Two clinics at the Yale Law School launched the Connecticut Legal Food Hub earlier this month, a free legal service that connects low-income farmers, nonprofit organizations and food entrepreneurs to legal services.

The clinics — the Ludwig Center for Community and Economic Development and the Environmental Protection Clinic — are partnering with the Conservative Advocacy Foundation, a New England environmental advocacy agency, to help these groups navigate the many legal issues they encounter.

“Farming is very challenging, both physically but also financially,” explained Jeff Casel, a Connecticut farmer working with the Connecticut Legal Food Hub. “Financial budgets are so light that getting proper legal advice can be difficult and hard to afford.”

Producing food comes with lots of legal complications and liability risks and farmers need resources like the Legal Food Hub to protect them, he added.

The Conservation Law Foundation started the Legal Food Hub in 2014 in Massachusetts. It has since expanded to Maine, Rhode Island and, now, Connecticut. Since its founding, the organization has helped eligible groups connect with lawyers to handle over 200 cases. This month, the Connecticut branch has connected seven businesses and organizations to legal help.

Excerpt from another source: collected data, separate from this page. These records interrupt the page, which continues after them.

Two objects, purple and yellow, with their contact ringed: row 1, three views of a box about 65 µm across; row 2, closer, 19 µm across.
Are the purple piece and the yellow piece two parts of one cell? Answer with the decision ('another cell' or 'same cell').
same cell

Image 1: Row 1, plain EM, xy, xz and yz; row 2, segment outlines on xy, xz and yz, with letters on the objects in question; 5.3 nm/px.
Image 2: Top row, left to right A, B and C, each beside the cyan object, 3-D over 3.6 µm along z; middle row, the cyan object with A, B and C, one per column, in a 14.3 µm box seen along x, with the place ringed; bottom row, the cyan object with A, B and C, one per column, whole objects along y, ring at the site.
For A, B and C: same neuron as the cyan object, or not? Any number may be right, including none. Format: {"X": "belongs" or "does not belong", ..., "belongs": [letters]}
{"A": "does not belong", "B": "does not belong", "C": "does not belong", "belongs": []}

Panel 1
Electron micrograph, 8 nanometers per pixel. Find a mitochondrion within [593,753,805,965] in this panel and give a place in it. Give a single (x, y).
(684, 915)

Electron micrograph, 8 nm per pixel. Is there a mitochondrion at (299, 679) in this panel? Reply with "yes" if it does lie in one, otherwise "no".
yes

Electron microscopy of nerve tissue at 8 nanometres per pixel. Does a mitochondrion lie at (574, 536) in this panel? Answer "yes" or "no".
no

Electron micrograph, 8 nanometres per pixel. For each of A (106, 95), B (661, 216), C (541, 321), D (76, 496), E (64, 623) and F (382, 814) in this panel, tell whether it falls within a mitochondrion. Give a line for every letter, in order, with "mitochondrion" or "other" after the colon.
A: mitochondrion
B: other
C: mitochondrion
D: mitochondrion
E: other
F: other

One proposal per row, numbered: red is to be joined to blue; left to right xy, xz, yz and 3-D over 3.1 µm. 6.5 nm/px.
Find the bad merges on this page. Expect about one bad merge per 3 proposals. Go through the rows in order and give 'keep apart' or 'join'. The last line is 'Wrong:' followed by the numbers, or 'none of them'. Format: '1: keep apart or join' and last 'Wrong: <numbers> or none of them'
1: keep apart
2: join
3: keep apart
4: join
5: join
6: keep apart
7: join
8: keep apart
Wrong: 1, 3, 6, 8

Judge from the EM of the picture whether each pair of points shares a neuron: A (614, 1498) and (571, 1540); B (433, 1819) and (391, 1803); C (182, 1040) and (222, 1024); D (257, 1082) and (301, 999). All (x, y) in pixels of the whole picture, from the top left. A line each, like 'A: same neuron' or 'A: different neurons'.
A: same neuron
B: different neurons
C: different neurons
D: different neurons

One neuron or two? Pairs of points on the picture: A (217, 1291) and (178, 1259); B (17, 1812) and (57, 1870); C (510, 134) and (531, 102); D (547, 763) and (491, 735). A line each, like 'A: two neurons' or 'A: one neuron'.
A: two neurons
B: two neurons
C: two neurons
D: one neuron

According to a Law School press release, the cases handled by the Connecticut Legal Food Hub range from “dealing with increasingly complex food-safety and consumer-protection rules to helping young farmers work with retiring farmers on important succession planning.”

People and organizations using the Legal Food Hub are charged at a pro-bono rate by the lawyers with whom they are connected. Both the Ludwig Center for Community and Economic Development and the Environmental Protection Clinic are composed of professors and students at the Law School.

Brian Fink, the Farm and Food Legal Fellow at the Law School and one of the coordinators of the Connecticut Legal Food Hub, explained that he started the organization to help farmers with what he perceives as adverse conditions.

“Local producers face tremendous pressure from rising farmland costs, increasingly complicated regulations, national competition and loss of farmland to non-agricultural purposes,” he said. “Many farmers go without legal help at a substantial disproportion compared to other industries. This results in great uncertainty and the potential for losses or even ruin.”

He added that his work aligns with other projects underway at Yale to connect the University community with New Haven and Connecticut at large, citing Yale Hospitality’s recent initiatives to work with local farmers.

In future, he said, he hopes to expand the Food Hub by collaborating with other organizations in Connecticut doing similar work.